*** Opening of Given records ***

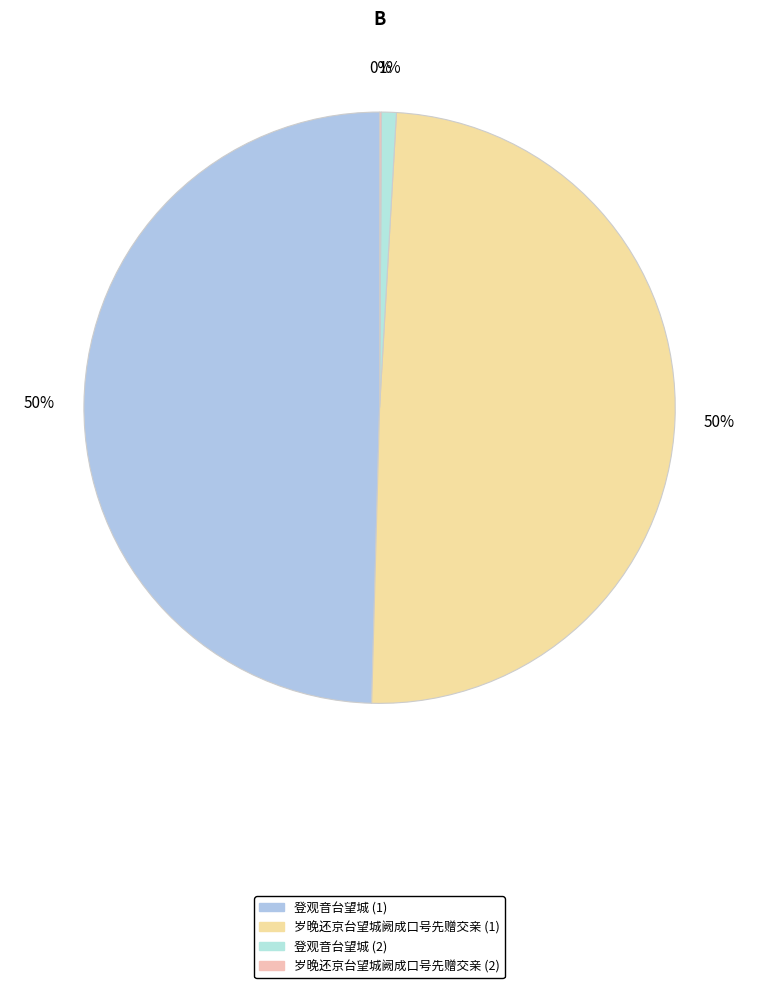

Rank the categories by value from highest to lowest.

登观音台望城, 岁晚还京台望城阙成口号先赠交亲, 登观音台望城, 岁晚还京台望城阙成口号先赠交亲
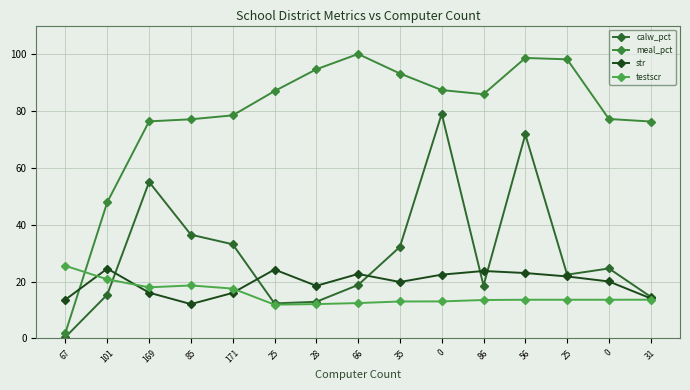

How many categories are shown in the chart?

15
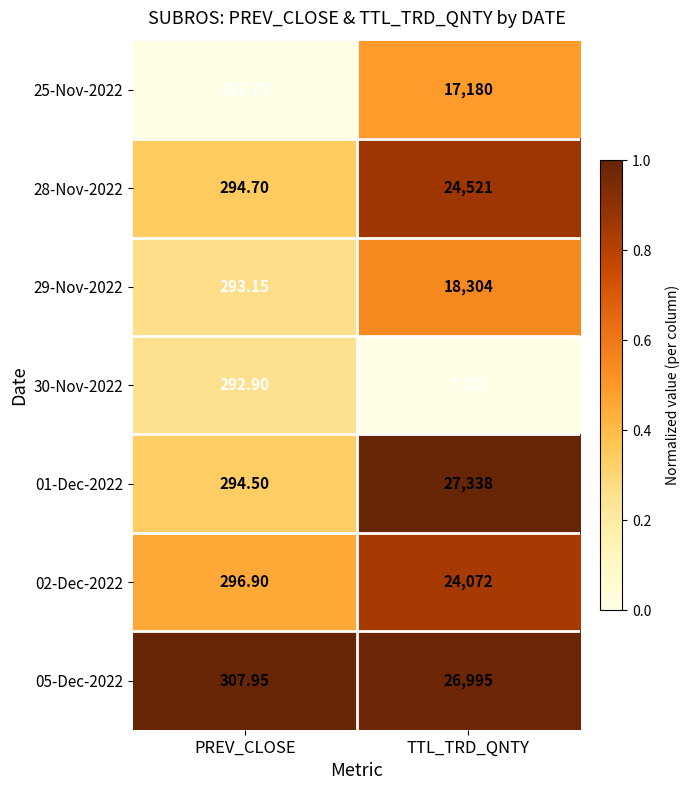

At which label is 05-Dec-2022 closest to 13651?

PREV_CLOSE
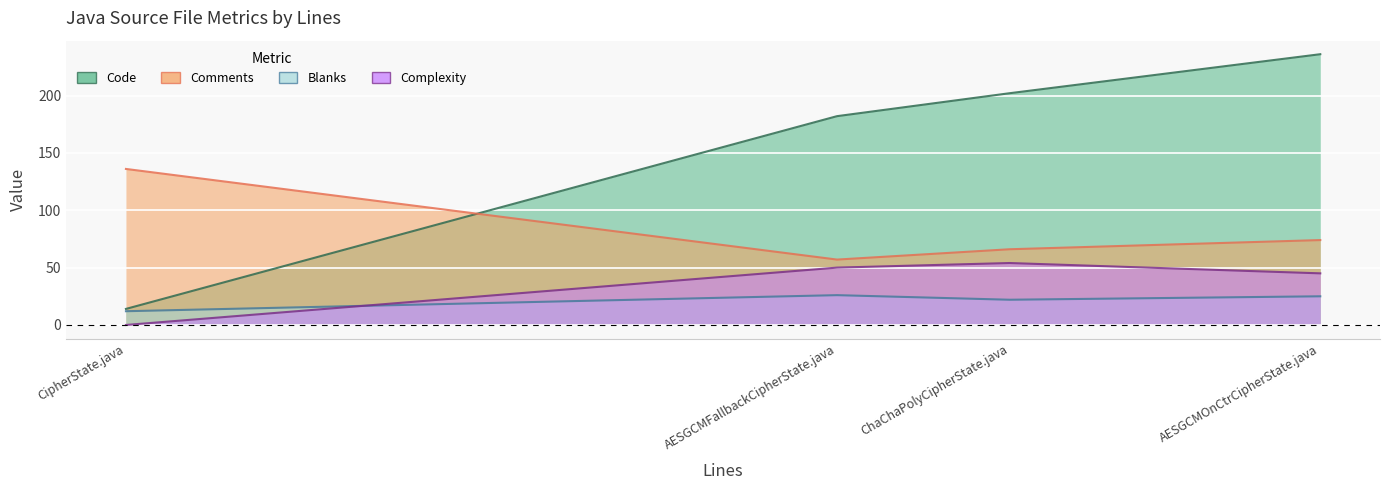

Reading right to left, extract all data points from this chart.

Code: 45	54	50	0
Comments: 236	202	182	14
Complexity: 25	22	26	12
ULOC: 74	66	57	136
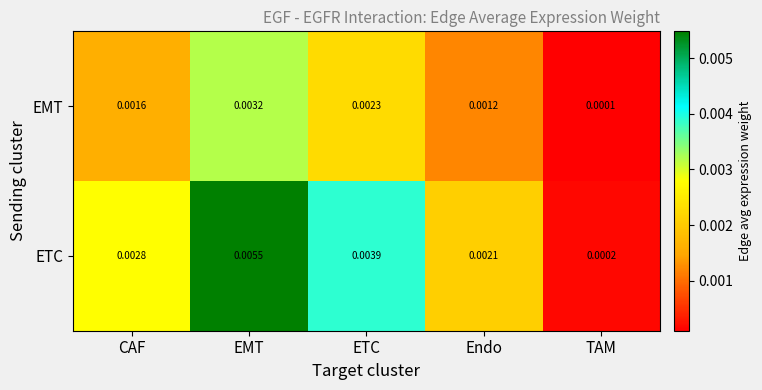

At which category is the sum across all series the highest?

EMT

*** Close of Given records ***

- Assignment:
Copy every line of the listing above word for word, but leave the pictures out.

- Task output:
Rank the categories by value from highest to lowest.

登观音台望城, 岁晚还京台望城阙成口号先赠交亲, 登观音台望城, 岁晚还京台望城阙成口号先赠交亲

How many categories are shown in the chart?

15

At which label is 05-Dec-2022 closest to 13651?

PREV_CLOSE

Reading right to left, extract all data points from this chart.

Code: 45	54	50	0
Comments: 236	202	182	14
Complexity: 25	22	26	12
ULOC: 74	66	57	136

At which category is the sum across all series the highest?

EMT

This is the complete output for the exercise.